Real GDP is calculated using historical values. Using these values, we can more accurately measure and understand inflation, because these measurements have already been completed and we know how they trend. Nominal GDP is the opposite: it uses today's values to estimate GDP, and it can't properly account for inflation because we don't have all the data just yet. In a standard economy with typical inflation, the nominal GDP will increase faster than the real GDP, because inflation is pushing prices higher.
However, if the real GDP is growing faster, that means that the nominal GDP is experiencing deflation—the value of currency in the market is getting lower, and the historical values are higher than the current ones. If the prices in an economy were higher the previous year, then deflation is occurring.
The definition of Real GDP is the value of economic output measured in "yesterday's" prices (or from a base year). Real GDP, calculated in this way, adjusts for price changes and measures the actual quantity of production changes—controlled, again, for inflation or deflation.
When we measure economic output using today's (current) prices, we are calculating Nominal GDP, which is not corrected for inflation or deflation, as Real GDP is.

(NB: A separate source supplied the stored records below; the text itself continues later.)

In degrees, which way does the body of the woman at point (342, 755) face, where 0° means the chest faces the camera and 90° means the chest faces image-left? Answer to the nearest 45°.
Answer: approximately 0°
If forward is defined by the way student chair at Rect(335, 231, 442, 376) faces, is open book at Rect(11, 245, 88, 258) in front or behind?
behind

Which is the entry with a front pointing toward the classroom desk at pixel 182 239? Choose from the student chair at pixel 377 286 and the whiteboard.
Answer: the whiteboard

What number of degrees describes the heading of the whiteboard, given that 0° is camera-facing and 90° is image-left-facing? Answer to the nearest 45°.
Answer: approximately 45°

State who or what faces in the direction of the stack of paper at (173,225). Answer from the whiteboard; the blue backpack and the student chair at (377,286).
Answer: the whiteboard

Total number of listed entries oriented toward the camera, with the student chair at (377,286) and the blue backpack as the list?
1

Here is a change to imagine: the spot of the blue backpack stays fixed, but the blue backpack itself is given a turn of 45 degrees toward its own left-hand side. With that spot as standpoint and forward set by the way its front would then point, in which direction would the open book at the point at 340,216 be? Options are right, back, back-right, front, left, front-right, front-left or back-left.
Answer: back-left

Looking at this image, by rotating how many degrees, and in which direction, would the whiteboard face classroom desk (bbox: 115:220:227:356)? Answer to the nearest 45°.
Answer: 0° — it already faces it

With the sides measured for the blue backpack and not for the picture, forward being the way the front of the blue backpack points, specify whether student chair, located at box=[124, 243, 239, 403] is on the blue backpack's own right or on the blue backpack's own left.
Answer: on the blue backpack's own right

Nominal GDP calculates the change in quantities produced with current inflated or deflated prices.
If Real GDP (with a base year's prices) is increasing faster than nominal GDP (with today's current prices), this generally means that deflation is occurring in the economy. If a prior year's prices were higher than current prices, the economy is experiencing deflation.

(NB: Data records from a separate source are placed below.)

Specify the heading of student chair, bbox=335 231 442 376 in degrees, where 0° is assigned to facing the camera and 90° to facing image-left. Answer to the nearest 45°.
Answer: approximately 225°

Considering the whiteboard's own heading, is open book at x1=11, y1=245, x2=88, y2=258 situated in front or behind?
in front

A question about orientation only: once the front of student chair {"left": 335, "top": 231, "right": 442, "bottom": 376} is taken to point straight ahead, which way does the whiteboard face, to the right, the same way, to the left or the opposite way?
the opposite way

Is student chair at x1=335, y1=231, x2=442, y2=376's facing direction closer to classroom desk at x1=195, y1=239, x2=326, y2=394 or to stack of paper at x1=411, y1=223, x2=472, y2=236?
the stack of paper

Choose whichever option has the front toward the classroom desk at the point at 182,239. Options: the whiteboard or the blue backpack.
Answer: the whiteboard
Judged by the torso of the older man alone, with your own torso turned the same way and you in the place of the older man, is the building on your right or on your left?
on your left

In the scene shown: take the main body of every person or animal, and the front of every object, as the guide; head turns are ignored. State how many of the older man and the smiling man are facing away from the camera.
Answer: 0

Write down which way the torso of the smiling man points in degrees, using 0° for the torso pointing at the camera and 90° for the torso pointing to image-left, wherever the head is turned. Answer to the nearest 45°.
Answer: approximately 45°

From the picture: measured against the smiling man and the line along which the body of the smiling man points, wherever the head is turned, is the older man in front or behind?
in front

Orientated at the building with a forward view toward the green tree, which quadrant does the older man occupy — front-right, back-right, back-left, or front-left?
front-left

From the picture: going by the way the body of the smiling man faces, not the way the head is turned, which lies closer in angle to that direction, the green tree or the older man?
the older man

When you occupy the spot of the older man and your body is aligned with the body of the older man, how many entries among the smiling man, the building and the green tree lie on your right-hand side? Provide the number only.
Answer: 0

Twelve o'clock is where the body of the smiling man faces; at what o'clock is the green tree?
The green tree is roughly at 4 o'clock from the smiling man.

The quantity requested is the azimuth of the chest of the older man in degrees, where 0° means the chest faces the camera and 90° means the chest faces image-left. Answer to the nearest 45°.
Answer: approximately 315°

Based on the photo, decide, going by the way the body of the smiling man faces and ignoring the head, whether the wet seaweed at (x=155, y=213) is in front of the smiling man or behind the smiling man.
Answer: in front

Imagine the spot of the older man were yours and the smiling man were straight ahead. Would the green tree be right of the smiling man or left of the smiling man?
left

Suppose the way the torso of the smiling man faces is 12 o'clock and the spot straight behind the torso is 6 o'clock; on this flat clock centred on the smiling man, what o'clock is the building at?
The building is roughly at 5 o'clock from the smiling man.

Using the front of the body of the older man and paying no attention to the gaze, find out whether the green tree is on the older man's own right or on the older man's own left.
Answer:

Some key equations are the following:
Real GDP = (Nominal GDP) divided by (GDP deflator)
Nominal GDP = (GDP deflator) x (Real GDP)
From these equations, one can see that in order for Real GDP to be greater than Nominal GDP, the GDP deflator would have to be smaller than 1, or less than 100%. Only in cases of deflation would a GDP deflator be less than 100%.
What this would mean is that the economy was experiencing deflation.
Deflation is when the price level for the economy as a whole drops. If the price level is dropping, a small increase in production in the economy as a whole could still result in a decline in nominal GDP because the decline in price would offset the increase in production.
In such a case, real GDP would rise because production was rising but nominal GDP would drop because the price (in current dollars) of the goods and products made would be lower due to the deflation.